[Collection entries]
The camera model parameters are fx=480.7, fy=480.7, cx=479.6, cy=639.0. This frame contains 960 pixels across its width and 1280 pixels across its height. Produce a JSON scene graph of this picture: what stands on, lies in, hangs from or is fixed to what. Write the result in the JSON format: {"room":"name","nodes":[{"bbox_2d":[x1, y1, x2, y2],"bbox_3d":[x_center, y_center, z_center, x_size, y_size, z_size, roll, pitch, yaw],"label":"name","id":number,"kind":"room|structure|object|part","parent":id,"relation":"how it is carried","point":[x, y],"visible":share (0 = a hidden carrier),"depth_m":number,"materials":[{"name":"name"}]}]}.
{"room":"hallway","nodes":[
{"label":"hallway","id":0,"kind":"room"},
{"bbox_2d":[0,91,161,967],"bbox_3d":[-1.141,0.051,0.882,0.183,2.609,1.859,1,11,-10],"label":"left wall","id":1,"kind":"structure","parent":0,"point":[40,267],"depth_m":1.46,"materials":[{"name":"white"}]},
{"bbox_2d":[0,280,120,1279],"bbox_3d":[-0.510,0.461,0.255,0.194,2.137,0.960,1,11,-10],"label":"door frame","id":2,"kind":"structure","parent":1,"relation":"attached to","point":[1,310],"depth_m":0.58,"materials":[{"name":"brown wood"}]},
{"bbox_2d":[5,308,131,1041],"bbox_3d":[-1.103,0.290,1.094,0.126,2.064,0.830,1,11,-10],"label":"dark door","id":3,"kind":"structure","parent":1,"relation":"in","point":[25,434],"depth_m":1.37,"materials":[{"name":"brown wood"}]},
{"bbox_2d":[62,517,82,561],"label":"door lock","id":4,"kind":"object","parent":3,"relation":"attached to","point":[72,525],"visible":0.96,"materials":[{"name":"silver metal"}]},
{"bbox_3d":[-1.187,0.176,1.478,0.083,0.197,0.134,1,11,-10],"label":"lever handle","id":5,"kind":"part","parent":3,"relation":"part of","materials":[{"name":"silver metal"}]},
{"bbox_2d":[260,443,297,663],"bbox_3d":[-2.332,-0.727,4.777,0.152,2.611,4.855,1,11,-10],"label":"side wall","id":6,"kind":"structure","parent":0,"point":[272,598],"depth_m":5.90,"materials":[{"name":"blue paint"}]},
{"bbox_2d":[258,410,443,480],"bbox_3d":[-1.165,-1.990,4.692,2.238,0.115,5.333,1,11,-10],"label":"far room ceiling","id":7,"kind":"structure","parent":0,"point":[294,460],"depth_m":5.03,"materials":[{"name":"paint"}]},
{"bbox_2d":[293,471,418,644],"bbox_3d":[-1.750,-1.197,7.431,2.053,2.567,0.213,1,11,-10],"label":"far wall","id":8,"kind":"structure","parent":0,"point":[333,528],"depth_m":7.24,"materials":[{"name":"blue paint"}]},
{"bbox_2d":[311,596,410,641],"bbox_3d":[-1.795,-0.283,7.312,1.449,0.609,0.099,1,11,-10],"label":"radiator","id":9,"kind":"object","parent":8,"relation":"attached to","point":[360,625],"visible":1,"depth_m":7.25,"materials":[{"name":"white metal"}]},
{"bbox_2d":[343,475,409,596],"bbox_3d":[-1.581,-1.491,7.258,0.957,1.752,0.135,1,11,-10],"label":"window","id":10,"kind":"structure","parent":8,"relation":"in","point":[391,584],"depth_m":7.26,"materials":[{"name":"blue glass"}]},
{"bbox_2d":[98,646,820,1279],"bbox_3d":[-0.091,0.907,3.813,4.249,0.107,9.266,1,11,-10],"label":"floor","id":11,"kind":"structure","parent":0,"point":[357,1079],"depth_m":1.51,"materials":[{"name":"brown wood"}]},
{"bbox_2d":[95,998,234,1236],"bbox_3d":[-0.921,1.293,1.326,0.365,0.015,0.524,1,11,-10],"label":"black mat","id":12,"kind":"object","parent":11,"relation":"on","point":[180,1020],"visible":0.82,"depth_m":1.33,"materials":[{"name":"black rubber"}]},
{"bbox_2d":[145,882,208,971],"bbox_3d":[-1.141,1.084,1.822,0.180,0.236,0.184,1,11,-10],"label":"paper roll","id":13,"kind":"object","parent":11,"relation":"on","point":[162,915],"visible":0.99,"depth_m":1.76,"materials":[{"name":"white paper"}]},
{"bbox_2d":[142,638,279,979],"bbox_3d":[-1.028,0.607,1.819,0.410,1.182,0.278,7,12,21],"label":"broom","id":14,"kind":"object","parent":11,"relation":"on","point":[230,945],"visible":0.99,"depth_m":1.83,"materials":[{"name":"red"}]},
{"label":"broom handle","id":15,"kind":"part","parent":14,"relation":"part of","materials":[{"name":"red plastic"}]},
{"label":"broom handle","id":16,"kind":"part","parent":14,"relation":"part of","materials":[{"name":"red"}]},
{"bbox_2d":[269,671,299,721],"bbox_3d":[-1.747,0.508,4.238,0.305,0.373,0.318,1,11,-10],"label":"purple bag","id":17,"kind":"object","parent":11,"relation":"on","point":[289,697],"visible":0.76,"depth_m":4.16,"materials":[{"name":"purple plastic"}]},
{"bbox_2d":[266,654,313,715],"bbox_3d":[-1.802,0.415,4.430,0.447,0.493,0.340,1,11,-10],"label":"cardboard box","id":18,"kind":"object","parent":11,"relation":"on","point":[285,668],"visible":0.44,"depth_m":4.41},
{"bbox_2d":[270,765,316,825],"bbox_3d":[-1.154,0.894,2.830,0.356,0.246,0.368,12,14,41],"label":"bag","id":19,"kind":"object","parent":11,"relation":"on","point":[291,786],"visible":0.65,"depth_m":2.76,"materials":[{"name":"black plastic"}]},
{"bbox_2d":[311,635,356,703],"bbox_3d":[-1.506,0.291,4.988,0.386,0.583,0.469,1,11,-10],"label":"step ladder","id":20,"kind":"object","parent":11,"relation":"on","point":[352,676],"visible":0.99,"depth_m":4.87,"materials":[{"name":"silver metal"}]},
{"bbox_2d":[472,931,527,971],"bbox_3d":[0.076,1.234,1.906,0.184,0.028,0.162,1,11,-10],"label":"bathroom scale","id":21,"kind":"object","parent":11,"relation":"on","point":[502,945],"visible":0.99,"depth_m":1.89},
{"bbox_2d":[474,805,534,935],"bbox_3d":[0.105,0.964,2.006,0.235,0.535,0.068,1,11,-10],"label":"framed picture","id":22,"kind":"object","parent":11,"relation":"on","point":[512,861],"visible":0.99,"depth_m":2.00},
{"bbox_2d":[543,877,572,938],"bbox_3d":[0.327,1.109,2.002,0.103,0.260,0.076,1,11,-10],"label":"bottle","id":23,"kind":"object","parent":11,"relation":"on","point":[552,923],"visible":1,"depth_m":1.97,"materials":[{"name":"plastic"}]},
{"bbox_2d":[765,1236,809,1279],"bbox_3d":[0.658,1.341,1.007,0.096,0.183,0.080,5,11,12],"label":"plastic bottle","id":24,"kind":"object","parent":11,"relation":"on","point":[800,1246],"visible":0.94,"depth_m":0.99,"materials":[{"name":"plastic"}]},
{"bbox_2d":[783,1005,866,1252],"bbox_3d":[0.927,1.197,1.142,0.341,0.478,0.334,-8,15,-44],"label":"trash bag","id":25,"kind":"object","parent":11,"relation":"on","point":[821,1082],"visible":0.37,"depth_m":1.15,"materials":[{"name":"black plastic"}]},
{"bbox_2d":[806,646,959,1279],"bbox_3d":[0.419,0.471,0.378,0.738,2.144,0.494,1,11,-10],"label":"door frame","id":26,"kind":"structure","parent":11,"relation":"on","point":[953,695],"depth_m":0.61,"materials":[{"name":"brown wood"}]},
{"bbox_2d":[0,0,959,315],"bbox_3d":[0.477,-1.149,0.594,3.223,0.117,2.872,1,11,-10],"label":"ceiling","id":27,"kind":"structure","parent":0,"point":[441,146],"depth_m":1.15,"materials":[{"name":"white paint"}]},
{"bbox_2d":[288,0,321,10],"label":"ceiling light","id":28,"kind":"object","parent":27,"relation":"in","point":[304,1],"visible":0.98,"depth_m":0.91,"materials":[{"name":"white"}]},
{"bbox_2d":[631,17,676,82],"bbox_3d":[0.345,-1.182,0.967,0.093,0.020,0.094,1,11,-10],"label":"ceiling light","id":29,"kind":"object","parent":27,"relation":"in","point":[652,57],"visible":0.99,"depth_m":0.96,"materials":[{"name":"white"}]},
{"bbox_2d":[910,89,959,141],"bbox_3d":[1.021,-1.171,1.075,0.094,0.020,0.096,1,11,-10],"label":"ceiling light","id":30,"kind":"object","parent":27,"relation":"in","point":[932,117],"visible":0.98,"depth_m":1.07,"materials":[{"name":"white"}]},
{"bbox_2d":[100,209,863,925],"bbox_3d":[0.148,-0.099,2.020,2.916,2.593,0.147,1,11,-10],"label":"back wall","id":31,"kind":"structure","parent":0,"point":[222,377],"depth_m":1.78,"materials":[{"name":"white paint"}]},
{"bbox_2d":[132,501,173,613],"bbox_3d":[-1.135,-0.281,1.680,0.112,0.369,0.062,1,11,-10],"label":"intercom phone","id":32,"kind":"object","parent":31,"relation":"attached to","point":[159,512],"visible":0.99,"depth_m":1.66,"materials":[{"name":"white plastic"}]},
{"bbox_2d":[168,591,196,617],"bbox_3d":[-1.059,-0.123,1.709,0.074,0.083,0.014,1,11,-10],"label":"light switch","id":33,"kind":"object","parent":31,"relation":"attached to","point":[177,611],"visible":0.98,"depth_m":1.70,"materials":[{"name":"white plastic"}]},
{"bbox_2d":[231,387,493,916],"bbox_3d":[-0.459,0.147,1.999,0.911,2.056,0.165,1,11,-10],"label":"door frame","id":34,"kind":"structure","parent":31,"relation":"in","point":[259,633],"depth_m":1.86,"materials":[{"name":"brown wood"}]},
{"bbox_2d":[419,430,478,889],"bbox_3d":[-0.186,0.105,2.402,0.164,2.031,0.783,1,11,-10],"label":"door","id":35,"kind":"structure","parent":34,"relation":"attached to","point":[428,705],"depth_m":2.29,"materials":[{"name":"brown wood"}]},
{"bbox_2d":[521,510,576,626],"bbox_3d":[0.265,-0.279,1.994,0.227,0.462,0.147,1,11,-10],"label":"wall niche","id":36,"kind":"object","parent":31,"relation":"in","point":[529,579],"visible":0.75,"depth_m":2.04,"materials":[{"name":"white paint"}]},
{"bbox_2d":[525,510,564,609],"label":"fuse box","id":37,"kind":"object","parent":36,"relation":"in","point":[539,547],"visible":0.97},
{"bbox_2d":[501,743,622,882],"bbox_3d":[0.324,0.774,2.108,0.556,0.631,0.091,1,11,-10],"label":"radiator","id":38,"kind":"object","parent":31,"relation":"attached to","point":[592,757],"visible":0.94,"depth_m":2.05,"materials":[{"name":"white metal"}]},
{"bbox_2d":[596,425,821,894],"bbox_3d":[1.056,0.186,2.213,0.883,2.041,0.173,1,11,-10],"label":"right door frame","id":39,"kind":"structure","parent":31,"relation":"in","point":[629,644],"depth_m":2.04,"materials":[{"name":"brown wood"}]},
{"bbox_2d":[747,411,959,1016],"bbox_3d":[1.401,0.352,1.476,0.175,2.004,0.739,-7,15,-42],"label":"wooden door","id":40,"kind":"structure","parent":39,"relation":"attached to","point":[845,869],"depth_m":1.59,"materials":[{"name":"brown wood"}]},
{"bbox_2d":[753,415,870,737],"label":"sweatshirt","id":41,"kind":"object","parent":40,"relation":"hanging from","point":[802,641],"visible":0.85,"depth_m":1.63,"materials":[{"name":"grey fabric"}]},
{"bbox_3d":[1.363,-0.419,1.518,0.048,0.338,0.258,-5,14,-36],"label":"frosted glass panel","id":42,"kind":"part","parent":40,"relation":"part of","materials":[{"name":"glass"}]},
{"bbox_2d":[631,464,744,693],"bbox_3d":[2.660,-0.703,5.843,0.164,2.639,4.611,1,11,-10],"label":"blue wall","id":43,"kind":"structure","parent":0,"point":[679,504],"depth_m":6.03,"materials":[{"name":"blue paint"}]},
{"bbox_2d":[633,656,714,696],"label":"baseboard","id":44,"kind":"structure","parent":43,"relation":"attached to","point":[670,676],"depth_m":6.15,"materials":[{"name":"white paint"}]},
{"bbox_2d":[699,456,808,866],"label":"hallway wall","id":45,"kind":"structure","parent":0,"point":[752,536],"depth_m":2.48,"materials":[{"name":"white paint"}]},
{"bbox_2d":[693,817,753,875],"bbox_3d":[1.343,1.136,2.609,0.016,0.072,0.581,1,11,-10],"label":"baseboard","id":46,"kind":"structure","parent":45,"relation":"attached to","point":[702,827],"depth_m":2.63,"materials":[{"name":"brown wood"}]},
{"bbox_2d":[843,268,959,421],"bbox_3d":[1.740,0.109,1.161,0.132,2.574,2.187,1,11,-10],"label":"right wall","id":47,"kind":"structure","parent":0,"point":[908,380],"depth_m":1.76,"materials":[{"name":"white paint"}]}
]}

◆ Directions for this task
Please go through the data above and copy each line that has the word "broom".

◆ Solution for this exercise
{"bbox_2d":[142,638,279,979],"bbox_3d":[-1.028,0.607,1.819,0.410,1.182,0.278,7,12,21],"label":"broom","id":14,"kind":"object","parent":11,"relation":"on","point":[230,945],"visible":0.99,"depth_m":1.83,"materials":[{"name":"red"}]},
{"label":"broom handle","id":15,"kind":"part","parent":14,"relation":"part of","materials":[{"name":"red plastic"}]},
{"label":"broom handle","id":16,"kind":"part","parent":14,"relation":"part of","materials":[{"name":"red"}]},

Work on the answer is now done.